Abstract
This study investigates the Philippines’ merchandise export patterns by empirically examining its performance of extensive and intensive margins at the product level over the sample period from 1975 to 2012. The main results suggest that the Philippines’ weak exports may be traced primarily from its poor performance at intensive margin, i.e. survival and deepening. In addition, our analysis indicates significant differences on the country’s export performance between its established markets (major trading partners, including Japan, the US, China, Hong Kong, and Korea, and ASEAN-5 members) and its relatively new export destinations (new ASEAN members).
Notes
* Accepted by Hong Hwang upon recommendation by Ming-Jen Lin
1. Preliminary results from the 2013 Annual Survey of Philippine Business and Industry revealed that manufacturing establishments had a total employment of 978,430, among which semi-conductor devices and other electronic components industry employed the highest number of workers with 137,245 or about 14% of total employment.
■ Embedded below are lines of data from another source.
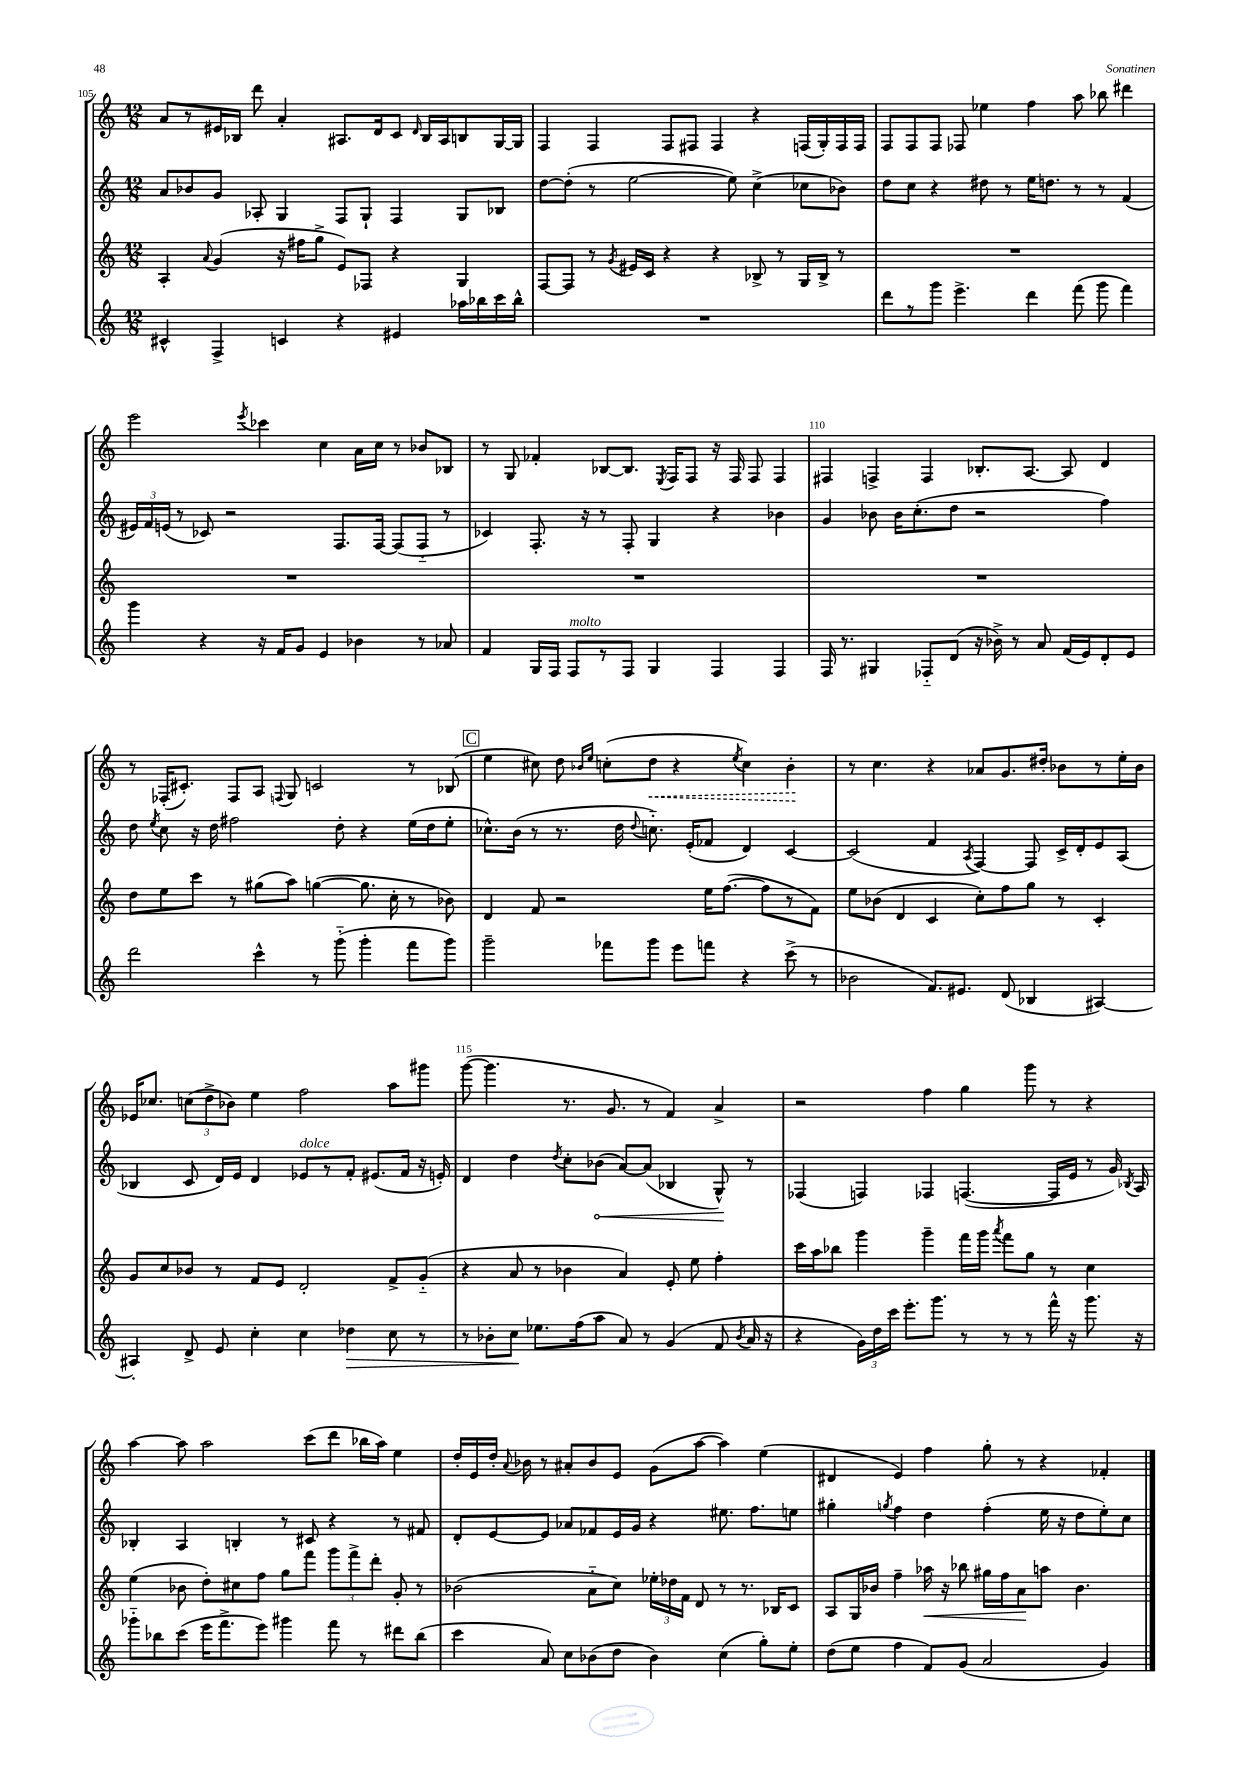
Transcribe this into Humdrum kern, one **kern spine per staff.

**kern	**kern	**kern	**kern
*staff4	*staff3	*staff2	*staff1
*clefG2	*clefG2	*clefG2	*clefG2
*k[]	*k[]	*k[]	*k[]
*M12/8	*M12/8	*M12/8	*M12/8
4c#^^/	4A'/	8a/L	8a/L
.	.	8b-/	8r
.	8qqa/	.	.
4F^/	(4g/	8g/J	16e#/L
.	.	.	16B-/JJ
.	.	8A-'/	8ddd\
4c/	16r	4G/	4a'/
.	16ff#\LK	.	.
.	8gg^\J	.	.
4r	8e/L)	8F/L	8.A#/L
.	8F-/J	8G`/J	.
.	.	.	16d/k
4e#/	4r	4F/	8c/J
.	.	.	16qqd/
.	.	.	16B-/LL
.	.	.	16A#/J
16aa-\LL	4G/	8G/L	8B/
16bb-\	.	.	.
16ccc\	.	8B-/J	[16G/L
16bb-^^\JJ	.	.	16G/]JJ
=	=	=	=
1.r	[8F/L	[8dd\L	4F/
.	8F/]J	(8dd'\]J	.
.	8r	8r	4F/
.	8qg/	.	.
.	16e#/LL	[2ee\	.
.	16c/JJ	.	.
.	4r	.	8F/L
.	.	.	8F#/J
.	4r	.	4F#/
.	.	8ee\])	.
.	8B-^/	(4cc^\	4r
.	8r	.	.
.	16G/LL	8cc-\L	(16F/LL
.	16B-^/JJ	.	16G'/)
.	8r	8b-\J)	16F/
.	.	.	16F/JJ
=	=	=	=
8ddd\L	1.r	8dd\L	8F/L
8r	.	8cc\J	8F/
8ggg\J	.	4r	8F/J
4.eee^\	.	.	8F-/
.	.	8dd#\	4ee-\
.	.	8r	.
4ddd\	.	16ee\LK	4ff\
.	.	8.dd\J	.
(8fff\	.	8r	8aa\
8ggg\	.	8r	8bb-\
4fff\)	.	(4f/	4ddd#\
=	=	=	=
4ggg\	1.r	24e#/LL)	2eee\
.	.	24f/	.
.	.	(24e/JJ	.
.	.	8r	.
4r	.	8c-/)	.
.	.	2r	.
.	.	.	8qeee/
16r	.	.	4ccc-\
16f/LK	.	.	.
8g/J	.	.	.
4e/	.	.	4cc\
.	.	8.F/L	.
4b-\	.	.	16a\LL
.	.	[16F/Jk	16cc\JJ
.	.	(8F/]L	8r
8r	.	8F'~/J	8b-/L
8a-/	.	8r	8B-/J
=	=	=	=
4f/	1.r	4c-/)	8r
.	.	.	8G/
16G/LL	.	8.F'/	4f-'/
16F/JJ	.	.	.
8F/L	.	.	.
.	.	16r	.
8r	.	8r	[8B-/L
8F/J	.	8F'/	8.B-/]J
4G/	.	4G/	.
.	.	.	8qE/
.	.	.	16F/LK
.	.	.	8F/J
4F/	.	4r	16r
.	.	.	16F/
.	.	.	8F/
4F/	.	4b-\	4F/
=	=	=	=
16F/	1.r	4g/	4F#/
8.r	.	.	.
4G#/	.	8b-\	4F^/
.	.	16b-\LK	.
.	.	(8.cc'\	.
8F-'~/L	.	.	4F/
(8d/J	.	8dd\J	.
16r	.	2r	8.B-'/L
16b-^\)	.	.	.
8r	.	.	.
.	.	.	[8.A/J
8a/	.	.	.
(16f/LL	.	.	8A/]
16e/J)	.	.	.
8d'/	.	4ff\)	4d/
8e/J	.	.	.
=	=	=	=
2ddd\	8dd\L	8dd\	8r
.	.	8qee/	.
.	8ee\	8cc\	(16F-'/LK
.	.	.	8.c#'/J)
.	8ccc\J	16r	.
.	.	16dd\	.
.	8r	2ff#\	8F-/L
4ccc^^\	(8gg#\L	.	8A/J
.	.	.	8qqF/
.	8aa\J)	.	8G/
8r	([4gg\	.	2c/
(8ggg'~\	.	8dd'\	.
4ggg'\	8.gg\]	4r	.
.	16cc'\	.	.
8fff\L	8r	(16ee\LL	8r
.	.	16dd\J	.
8ggg\J)	8b-\)	8ee'\J	(8B-/
=	=	=	=
2ggg~\	4d/	8.cc-^^\L)	4ee\
.	.	(16b\Jk	.
.	8f/	8r	8cc#\)
.	2r	8.r	8dd\
.	.	.	16qqb-/LL
.	.	.	16qqee/JJ
8fff-\L	.	.	(8cc'\L
.	.	16dd\	.
.	.	8qqdd/	.
8ggg\J	.	8.cc'~\)	8dd\J
8eee\L	.	.	4r
.	.	(16e'/LK	.
8fff\J	16ee\LK	8f-/J	.
.	([8.ff\J	.	.
.	.	.	8qee/
4r	.	4d/)	4cc\)
.	8ff\]L	.	.
(8ccc^\	8r	[4c/	4b-'\
8r	8f\J)	.	.
=	=	=	=
2b-\	8ee\L	(2c/]	8r
.	(8b-\J	.	4.cc\
.	4d/	.	.
8.f/L)	4c/	4f/	4r
8.e#/J	.	.	.
.	.	8qA/	.
.	8cc'\L)	[4F/)	8a-/L
(8d/	8ff\	.	8.g/
4B-/	8gg\J	8F/]	.
.	.	.	16dd#'/Jk
.	8r	16c^/LL	8b-\L
.	.	16d'/J	.
[4A#/)	4c'/	8e/	8r
.	.	(8A/J	16ee'\L
.	.	.	16b-\JJ
=	=	=	=
4A#'/]	8g/L	4B-/	16e-/LK
.	.	.	8.cc-/J
.	8cc/	.	.
8d^/	8b-/J	8c/	(12cc\L
.	.	.	12dd^\
8e/	8r	16d/LL)	.
.	.	.	12b-\J)
.	.	16e/JJ	.
4cc'\	8f/L	4d/	4ee\
.	8e/J	.	.
4cc\	2d'/	8e-/L	2ff\
.	.	8r	.
4dd-\	.	8f'/J	.
.	.	(8.e#/L	.
8cc\	8f^/L	.	8aa\L
.	.	16f/Jk	.
8r	(8g'~/J	16r	8ggg#\J
.	.	16e'/)	.
=	=	=	=
8r	4r	4d/	([8ggg\
8b-'\L	.	.	4.ggg\]
8cc\J	8a/	4dd\	.
8.ee-\L	8r	.	.
.	.	8qdd/	.
.	4b-\	8cc'\L	8.r
(16ff\k	.	.	.
8aa\J	.	(8b-\J	.
.	.	.	8.g/
8a/)	4a/)	[8a/L)	.
8r	.	(8a/]J	8r
(4g/	8e'/	4B-/	4f/)
.	8ee\	.	.
8f/	4ff'\	8G^^/)	4a^/
8qb-/	.	.	.
16a/	.	8r	.
16r	.	.	.
=	=	=	=
4r	16ccc\LL	(4F-/	2r
.	16aa\J	.	.
.	8bb-\J	.	.
24g\LL)	4ggg\	4F/)	.
24dd\	.	.	.
24ccc\JJ	.	.	.
8.eee'\L	.	.	.
.	4ggg~\	4F-/	4ff\
8.ggg\J	.	.	.
8r	16fff\LL	([4.F/	4gg\
.	16ggg\JJ	.	.
.	8qaaa/	.	.
8r	8fff\L	.	.
8r	8gg\J	.	8ggg\
16fff^^\	8r	16F/]LL	8r
16r	.	16e/JJ	.
8.ggg\	4cc\	8r	4r
.	.	16g/)	.
.	.	8qB-/	.
16r	.	16A/	.
=	=	=	=
8ggg-'~\L	(4ee\	4B-'/	[4aa\
8bb-\	.	.	.
(8ccc\J	8b-\	4A/	8aa\]
16eee\LK	8dd'\L)	.	2aa\
8.fff^\	.	.	.
.	8cc#\	4B'/	.
8eee\J)	8ff\J	.	.
4ggg#\	8gg\L	8r	.
.	8fff\J	8c#/	(8ccc\L
8fff\	12ggg\L	4r	8ddd\J
.	12fff^\	.	.
8r	.	.	16bb-\LL
.	12ddd'\J	.	.
.	.	.	16aa\JJ)
8ddd#\L	8g'/	8r	4ee\
(8bb-\J	8r	8f#/	.
=	=	=	=
4ccc\	(2b-\	8d'/L	16dd'/LL
.	.	.	16e/
.	.	[8e/	16dd'/JJ
.	.	.	8qqa/
.	.	.	16b-\
8a/)	.	8e/]J	8r
8cc\L	.	8a-/L	8a#'/L
(8b-\	8a'~\L	8f-/	8b-/
8dd\J	8cc\J)	16e/L	8e/J
.	.	16g/JJ	.
4b-\)	24ee-'\LL	4r	(8g\L
.	24dd-\	.	.
.	24f\JJ	.	.
.	8d/	.	[8aa\J
(4cc\	8r	8.ee#\	4aa\])
.	8.r	.	.
.	.	8.ff\L	.
8gg'\L)	.	.	(4ee\
.	16B-/LK	.	.
8ee'\J	8c/J	8ee\J	.
=	=	=	=
(8dd\L	8A/L	4gg#'\	4d#/
8ee\J	16G/L	.	.
.	16b-/JJ	.	.
.	.	8qgg/	.
4ff\	4ff~\	4ff\	4e/)
8f/L)	16aa-\	4dd\	4ff\
.	16r	.	.
(8g/J	8bb-\	.	.
2a/	16gg#\LL	(4ff'\	8gg'\
.	16ff\J	.	.
.	8a\	.	8r
.	8aa\J	16ee\	4r
.	.	16r	.
.	4.b-\	8dd\L	.
4g/)	.	8ee'\)	4f-'/
.	.	8cc\J	.
==	==	==	==
*-	*-	*-	*-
2. As noted in the Asian Development Bank report, poor public infrastructure, expensive power cost, inefficient tax policies, and excessive red tape in government are some of the main culprits behind the slow growth of the Philippine merchandise exports.
3. One of the main reasons is the diversity of definitions used in empirical study. In particular, Eaton et al. (Citation2008) define the extensive margin at the firm level, Evenett and Venables (Citation2002) at the country-product level, Amiti and Freund (Citation2010) work at the product level, while Helpman, Melitz, and Rubinstein (Citation2008) and Felbermayr and Kohler (Citation2006) consider data at the country level.
4. The results of Aldaba (Citation2015) suggest that although the number of exported products to the region has been increasing as indicated by the extensive margin, strengthening competitiveness in semiconductor devices and electronic manufacturing services is crucial to deepen its position in the GVC.
5. Segura-Cayuela and Vilarrubia (Citation2008) incorporate ‘uncertainty’ as the key new element into the basic Melitz (Citation2003) model as it lacks sufficient explanation on the dynamic issues of trade activities as well as the persistence of trade flows. The presence of uncertainty on the per-period fixed cost of servicing an export market is an important factor in explaining trade relationships with variable durations.